The post-World War II films that emerged from Italy from the mid-forties to the early fifties represent, to me, one of the strongest and most vital periods of filmmaking ever. Some truly great directors worked within the Italian neorealism film movement, and the gritty and truthful movies they made really captured a country in moral and economic transition. These films were grounded in real characters (often portrayed by non-actors) struggling with relatable problems of every day existence with recurrent themes of poverty and desperation. And yet, they were also filled with such life, passion, and simplicity. Relying on concise storytelling and genuine human emotion, these films just feel inherently real even so many decades later.
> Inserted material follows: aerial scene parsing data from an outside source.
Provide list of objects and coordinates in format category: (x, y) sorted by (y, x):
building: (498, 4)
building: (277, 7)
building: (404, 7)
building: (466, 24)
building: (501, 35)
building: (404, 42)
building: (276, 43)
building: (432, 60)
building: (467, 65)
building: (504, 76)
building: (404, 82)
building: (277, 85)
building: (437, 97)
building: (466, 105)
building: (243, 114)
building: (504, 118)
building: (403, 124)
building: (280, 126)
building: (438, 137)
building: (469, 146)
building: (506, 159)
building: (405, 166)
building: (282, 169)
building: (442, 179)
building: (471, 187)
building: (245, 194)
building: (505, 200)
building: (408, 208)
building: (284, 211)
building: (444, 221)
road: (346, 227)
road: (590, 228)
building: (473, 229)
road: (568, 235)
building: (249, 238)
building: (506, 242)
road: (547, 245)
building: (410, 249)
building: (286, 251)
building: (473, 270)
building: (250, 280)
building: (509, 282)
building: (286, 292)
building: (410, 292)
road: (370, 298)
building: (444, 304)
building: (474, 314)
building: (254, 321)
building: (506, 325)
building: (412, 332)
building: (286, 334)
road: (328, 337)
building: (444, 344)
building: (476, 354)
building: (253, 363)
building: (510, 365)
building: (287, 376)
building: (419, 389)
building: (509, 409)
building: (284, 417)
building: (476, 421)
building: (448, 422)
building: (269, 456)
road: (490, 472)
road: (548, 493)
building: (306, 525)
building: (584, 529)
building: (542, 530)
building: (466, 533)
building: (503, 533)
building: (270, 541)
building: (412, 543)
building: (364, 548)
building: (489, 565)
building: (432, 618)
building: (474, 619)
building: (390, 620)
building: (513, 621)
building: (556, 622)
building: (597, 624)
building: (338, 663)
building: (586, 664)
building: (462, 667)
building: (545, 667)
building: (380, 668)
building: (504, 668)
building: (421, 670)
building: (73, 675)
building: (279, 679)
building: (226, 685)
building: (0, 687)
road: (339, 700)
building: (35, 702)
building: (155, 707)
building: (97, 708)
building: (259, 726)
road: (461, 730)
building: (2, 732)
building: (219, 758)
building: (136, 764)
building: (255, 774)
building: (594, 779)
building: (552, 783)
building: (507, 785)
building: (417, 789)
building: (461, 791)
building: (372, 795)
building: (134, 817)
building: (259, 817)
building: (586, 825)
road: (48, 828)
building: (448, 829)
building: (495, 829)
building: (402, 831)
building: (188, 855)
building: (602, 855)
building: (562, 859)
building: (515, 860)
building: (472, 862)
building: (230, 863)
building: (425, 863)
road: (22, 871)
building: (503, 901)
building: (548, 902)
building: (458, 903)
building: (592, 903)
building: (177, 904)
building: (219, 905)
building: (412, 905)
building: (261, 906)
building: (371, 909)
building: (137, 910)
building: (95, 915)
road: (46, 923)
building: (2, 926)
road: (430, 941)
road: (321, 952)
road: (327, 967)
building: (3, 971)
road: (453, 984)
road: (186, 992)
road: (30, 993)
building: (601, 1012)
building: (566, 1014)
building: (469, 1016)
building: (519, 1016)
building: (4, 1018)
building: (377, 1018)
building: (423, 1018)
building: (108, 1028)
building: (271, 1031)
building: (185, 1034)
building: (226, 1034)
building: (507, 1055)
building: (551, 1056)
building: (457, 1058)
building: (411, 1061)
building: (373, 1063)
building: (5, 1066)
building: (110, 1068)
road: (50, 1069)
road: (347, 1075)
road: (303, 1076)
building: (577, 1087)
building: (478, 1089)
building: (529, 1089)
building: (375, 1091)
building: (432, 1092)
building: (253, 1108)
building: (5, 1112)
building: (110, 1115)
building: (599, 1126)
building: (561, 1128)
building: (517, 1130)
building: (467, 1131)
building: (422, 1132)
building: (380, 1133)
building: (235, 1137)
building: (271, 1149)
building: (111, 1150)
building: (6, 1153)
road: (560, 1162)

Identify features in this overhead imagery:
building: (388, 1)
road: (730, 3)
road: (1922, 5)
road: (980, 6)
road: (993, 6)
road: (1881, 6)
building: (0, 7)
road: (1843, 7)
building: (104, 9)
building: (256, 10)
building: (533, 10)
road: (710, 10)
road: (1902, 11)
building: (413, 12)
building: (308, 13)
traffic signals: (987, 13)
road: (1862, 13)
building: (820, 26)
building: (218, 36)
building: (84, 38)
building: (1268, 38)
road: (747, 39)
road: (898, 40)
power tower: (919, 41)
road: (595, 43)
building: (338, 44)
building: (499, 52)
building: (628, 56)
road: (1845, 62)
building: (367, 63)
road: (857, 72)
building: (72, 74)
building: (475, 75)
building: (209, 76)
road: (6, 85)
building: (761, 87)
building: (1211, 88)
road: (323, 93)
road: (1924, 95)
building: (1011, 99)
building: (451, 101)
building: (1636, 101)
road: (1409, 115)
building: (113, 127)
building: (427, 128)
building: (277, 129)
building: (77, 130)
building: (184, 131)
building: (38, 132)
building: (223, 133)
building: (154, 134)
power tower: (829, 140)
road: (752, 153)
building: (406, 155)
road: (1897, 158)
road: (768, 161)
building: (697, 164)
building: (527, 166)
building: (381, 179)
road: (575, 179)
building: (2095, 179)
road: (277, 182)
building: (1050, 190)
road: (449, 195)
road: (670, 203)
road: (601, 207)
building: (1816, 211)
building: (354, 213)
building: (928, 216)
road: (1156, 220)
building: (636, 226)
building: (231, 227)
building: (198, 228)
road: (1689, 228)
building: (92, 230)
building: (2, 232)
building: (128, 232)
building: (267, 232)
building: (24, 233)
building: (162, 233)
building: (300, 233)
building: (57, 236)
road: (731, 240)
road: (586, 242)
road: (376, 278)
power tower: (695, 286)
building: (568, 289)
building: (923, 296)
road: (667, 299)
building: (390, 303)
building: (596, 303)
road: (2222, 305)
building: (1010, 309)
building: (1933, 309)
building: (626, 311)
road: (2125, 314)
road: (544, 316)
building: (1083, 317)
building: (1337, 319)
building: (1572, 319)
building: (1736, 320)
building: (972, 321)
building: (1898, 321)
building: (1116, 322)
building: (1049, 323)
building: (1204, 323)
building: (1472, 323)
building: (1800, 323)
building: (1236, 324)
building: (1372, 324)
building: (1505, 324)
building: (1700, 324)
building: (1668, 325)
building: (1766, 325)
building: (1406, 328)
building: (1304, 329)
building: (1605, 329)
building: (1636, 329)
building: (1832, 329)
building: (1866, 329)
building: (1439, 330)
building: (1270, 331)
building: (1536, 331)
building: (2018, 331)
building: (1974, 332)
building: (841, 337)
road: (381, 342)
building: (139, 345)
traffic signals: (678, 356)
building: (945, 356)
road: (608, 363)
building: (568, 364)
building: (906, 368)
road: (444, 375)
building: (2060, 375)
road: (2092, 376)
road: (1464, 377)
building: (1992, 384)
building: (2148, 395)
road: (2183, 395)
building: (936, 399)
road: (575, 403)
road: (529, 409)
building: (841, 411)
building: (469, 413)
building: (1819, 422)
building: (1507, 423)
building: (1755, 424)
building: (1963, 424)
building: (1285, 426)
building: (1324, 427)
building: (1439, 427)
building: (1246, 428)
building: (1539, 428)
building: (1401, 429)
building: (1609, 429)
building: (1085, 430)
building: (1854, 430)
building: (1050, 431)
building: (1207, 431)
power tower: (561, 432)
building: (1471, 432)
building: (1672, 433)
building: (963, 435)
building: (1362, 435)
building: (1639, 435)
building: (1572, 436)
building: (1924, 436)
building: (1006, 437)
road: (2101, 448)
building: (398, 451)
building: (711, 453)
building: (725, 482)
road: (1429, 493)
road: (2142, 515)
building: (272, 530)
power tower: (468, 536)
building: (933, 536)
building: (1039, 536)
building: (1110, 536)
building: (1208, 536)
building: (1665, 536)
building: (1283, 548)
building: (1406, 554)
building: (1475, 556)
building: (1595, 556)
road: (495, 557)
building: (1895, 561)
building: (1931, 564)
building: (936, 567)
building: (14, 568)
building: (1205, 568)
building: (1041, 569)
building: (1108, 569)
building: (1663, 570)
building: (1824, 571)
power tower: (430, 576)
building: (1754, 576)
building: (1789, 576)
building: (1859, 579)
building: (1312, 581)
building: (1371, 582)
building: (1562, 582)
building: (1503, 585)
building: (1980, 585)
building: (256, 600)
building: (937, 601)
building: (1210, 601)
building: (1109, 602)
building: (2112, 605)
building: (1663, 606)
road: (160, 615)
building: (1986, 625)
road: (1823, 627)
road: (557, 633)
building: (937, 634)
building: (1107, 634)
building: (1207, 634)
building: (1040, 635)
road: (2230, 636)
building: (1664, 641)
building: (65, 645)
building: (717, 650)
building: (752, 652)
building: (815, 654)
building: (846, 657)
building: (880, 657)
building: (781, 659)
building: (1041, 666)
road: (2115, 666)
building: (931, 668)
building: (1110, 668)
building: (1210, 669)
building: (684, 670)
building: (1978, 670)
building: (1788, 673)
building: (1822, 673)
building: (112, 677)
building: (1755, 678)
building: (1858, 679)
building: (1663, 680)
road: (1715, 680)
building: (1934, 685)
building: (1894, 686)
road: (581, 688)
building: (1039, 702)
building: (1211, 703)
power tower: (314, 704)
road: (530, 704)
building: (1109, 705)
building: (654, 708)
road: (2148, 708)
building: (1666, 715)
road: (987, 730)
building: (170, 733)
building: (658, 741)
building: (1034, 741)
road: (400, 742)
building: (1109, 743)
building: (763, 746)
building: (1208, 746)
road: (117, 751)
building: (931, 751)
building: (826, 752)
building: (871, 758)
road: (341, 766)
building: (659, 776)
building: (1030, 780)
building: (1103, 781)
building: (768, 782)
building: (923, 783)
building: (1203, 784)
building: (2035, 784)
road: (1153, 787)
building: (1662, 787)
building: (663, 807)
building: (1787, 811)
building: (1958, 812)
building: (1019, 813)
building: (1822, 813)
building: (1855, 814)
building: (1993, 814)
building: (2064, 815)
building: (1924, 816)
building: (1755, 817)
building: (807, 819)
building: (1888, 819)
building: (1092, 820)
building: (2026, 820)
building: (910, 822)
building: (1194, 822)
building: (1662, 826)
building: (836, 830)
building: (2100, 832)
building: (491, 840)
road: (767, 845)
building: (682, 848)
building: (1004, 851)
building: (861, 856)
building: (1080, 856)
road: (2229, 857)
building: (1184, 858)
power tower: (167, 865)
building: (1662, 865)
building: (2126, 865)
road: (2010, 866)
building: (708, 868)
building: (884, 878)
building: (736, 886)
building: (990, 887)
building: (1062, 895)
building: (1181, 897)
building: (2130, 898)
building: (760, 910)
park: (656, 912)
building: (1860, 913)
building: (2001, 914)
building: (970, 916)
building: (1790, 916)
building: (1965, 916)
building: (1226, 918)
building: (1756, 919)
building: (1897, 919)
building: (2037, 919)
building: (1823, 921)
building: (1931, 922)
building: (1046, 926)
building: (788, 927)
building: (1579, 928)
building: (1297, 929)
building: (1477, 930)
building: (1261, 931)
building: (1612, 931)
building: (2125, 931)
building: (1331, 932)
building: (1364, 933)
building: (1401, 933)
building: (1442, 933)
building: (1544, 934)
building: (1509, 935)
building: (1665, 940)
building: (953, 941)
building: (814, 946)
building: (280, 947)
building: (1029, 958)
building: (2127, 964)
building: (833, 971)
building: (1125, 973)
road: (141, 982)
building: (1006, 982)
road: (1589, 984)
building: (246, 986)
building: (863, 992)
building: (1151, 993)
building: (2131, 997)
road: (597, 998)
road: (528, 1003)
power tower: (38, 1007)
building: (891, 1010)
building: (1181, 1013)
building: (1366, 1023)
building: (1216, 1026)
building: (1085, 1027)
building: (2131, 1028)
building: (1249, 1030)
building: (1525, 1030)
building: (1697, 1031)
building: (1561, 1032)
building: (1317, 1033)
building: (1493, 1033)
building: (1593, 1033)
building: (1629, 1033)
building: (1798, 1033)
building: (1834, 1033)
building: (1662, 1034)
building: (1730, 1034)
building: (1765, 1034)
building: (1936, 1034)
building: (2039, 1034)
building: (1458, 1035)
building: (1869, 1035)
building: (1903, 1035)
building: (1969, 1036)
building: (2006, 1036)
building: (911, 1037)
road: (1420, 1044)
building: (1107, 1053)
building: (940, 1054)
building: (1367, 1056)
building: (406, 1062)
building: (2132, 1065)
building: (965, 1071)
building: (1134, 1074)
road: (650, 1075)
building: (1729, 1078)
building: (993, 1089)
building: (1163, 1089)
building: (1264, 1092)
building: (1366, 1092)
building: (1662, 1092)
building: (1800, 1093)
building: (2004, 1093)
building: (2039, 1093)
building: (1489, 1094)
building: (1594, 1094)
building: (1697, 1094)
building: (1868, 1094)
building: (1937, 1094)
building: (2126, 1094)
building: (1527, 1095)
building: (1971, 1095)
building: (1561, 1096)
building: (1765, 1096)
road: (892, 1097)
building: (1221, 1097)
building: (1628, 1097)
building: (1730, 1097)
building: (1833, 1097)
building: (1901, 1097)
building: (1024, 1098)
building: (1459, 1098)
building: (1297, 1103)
One of the masters of the period, Luchino Visconti, has two classics being dropped onto the DVD market on the same day: a re-release of 1948's "La Terra Trema" (long out of print) and 1951's "Bellissima" (incredibly getting its North American DVD debut). Of course, anyone with an interest in international cinema should have a particular interest in these titles.
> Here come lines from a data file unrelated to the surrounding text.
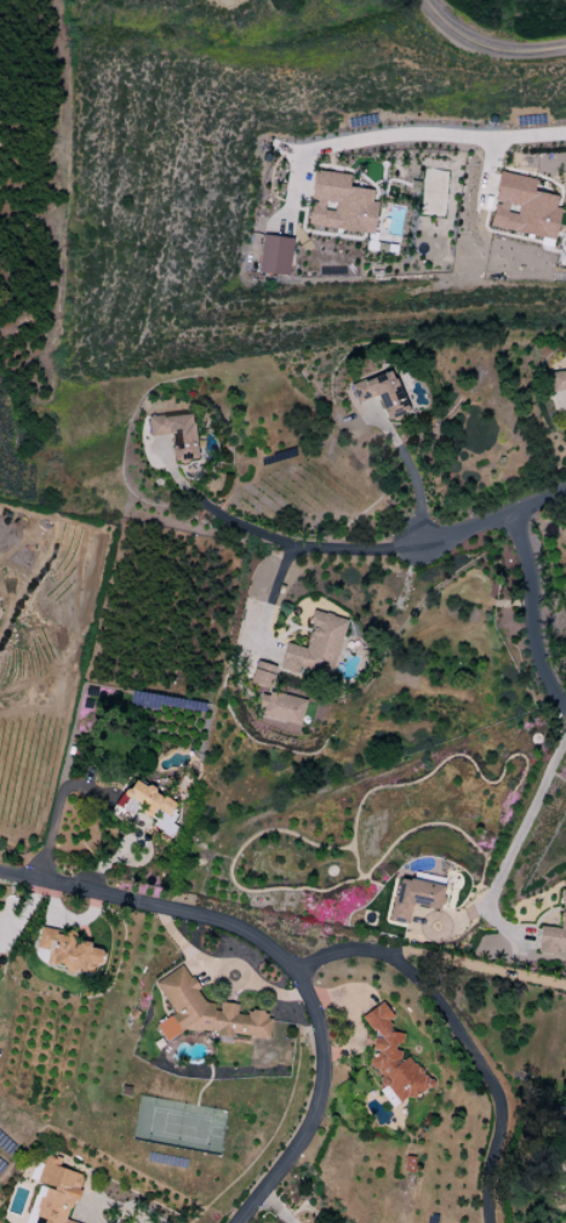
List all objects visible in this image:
road: (487, 46)
road: (433, 133)
building: (340, 204)
building: (523, 208)
building: (274, 255)
building: (557, 381)
building: (381, 394)
building: (176, 434)
road: (412, 473)
road: (209, 505)
road: (492, 518)
traffic signals: (419, 546)
road: (285, 556)
road: (524, 618)
building: (316, 647)
building: (261, 674)
building: (280, 708)
road: (76, 716)
building: (145, 806)
road: (526, 821)
building: (413, 898)
building: (553, 933)
building: (67, 952)
road: (282, 958)
road: (430, 958)
building: (203, 1012)
building: (391, 1060)
road: (488, 1076)
building: (564, 1181)
road: (268, 1202)
road: (120, 1207)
La Terra Trema (4 stars): Of the two films, this might be the purest example of neorealism. The entire film takes place on location in an Italian coastal village. The cast is made up of non-professional actors who really seem to be at one with the material. The lengthy film (2 hours and 40 minutes) charts the disintegration of a typical Sicilian fishing clan. When the family gets tired of being taken advantage of by local wholesalers, they embark on a brave plan to work for themselves and take their product direct to market with no middleman. But their effort to better their existence is met with contempt by the town and when they fall into hardship, their troubles are met with indifference and pettiness. This is no fairy tale, but a bitterly unpleasant look at a family ostracized by their ambition (which is nothing more than to make a reasonable living). How unforgivable! The film doesn't shy away from despair and has both a quiet power and a surprising dignity that gets under your skin.
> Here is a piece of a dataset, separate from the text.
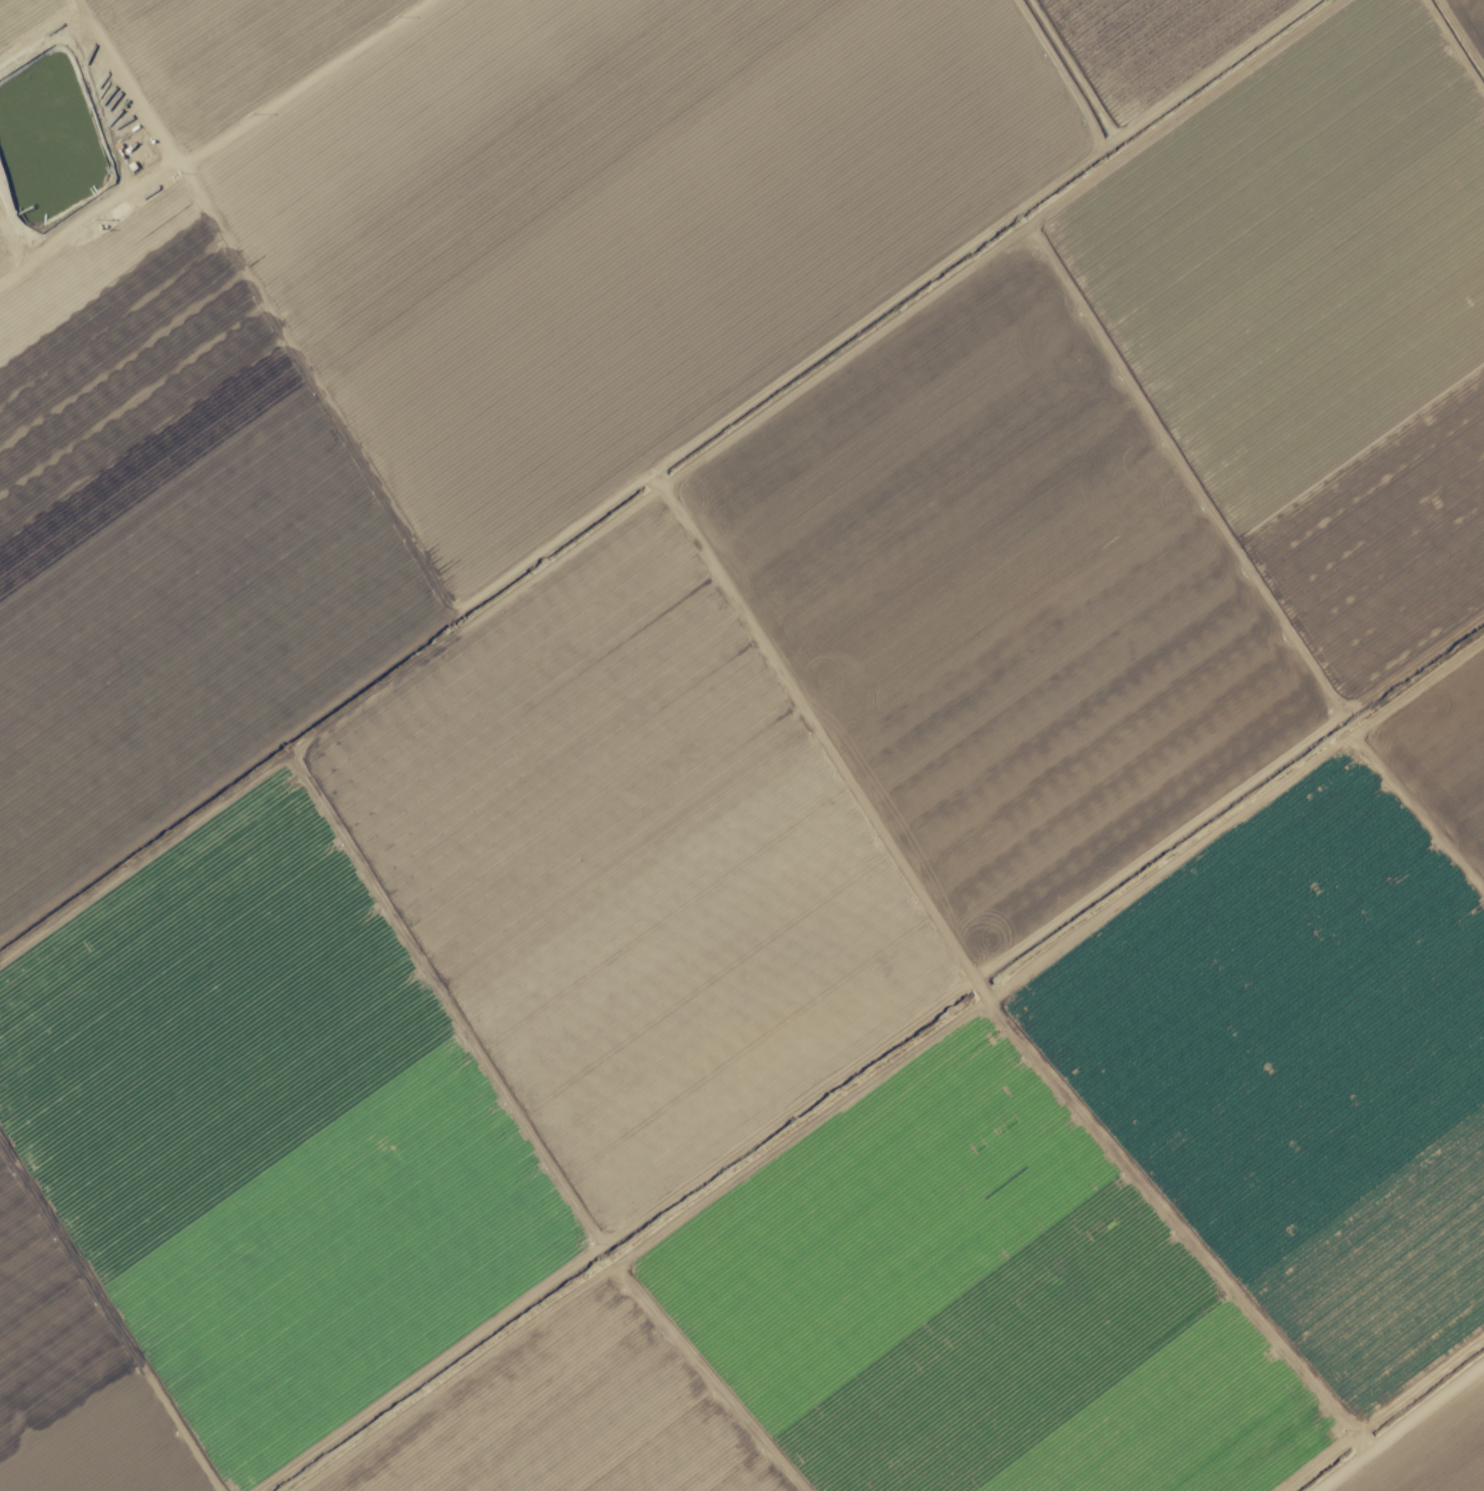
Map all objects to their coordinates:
road: (221, 150)
crop: (742, 745)
road: (1385, 1406)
Bellissima: (4 1/2 stars): It's unfathomable to me that a Visconti film starring the incredible Anna Magnani (Oscar winner for The Rose Tattoo) hasn't been available on DVD in the U.S. market by now! Bellissima also tells the story of a family, but this one resides in the city. Magnani plays a put-upon housewife, nurse, and starstruck dreamer who sees an open audition for child actresses as the big break she needs to achieve wealth and status. She secretly takes her daughter to a huge casting call, meets some questionable representation, and proceeds to risk everything their family has for a potential shot at movie making glory. It's almost painful to see the choices that Magnani makes, but she is so driven. At any moment, it seems that disaster and disillusionment will be looming--and the entire experience is quite unsettling. Magnani, as an actress, is (as always) a force to be reckoned with. Without a pause, this performance is almost like a non-stop monologue as she is front and center (and vocal) for just about every scene. It's powerful stuff, and there's no one else like Magnani. If you like her, this is a can't miss proposition.
The two Visconti films certainly stand the test of time. One is driven by unknowns, one is driven by star wattage. But together, they showcase two different types of people who share similar dreams of economic independence. Let's hope these releases by a pretty high profile company (Entertainment One) represent a willingness to bring more previously unavailable international classics to a modern audience. KGHarris, 3/12.